## AIM OF THE TASK:
Turn every line of the records into one numbered list, omitting the blank lines.

## Stored items:
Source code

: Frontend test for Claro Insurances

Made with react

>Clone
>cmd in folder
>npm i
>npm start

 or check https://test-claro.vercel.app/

## ANSWER AREA:
1. Source code
2. : Frontend test for Claro Insurances
3. Made with react
4. >Clone
5. >cmd in folder
6. >npm i
7. >npm start
8.  or check https://test-claro.vercel.app/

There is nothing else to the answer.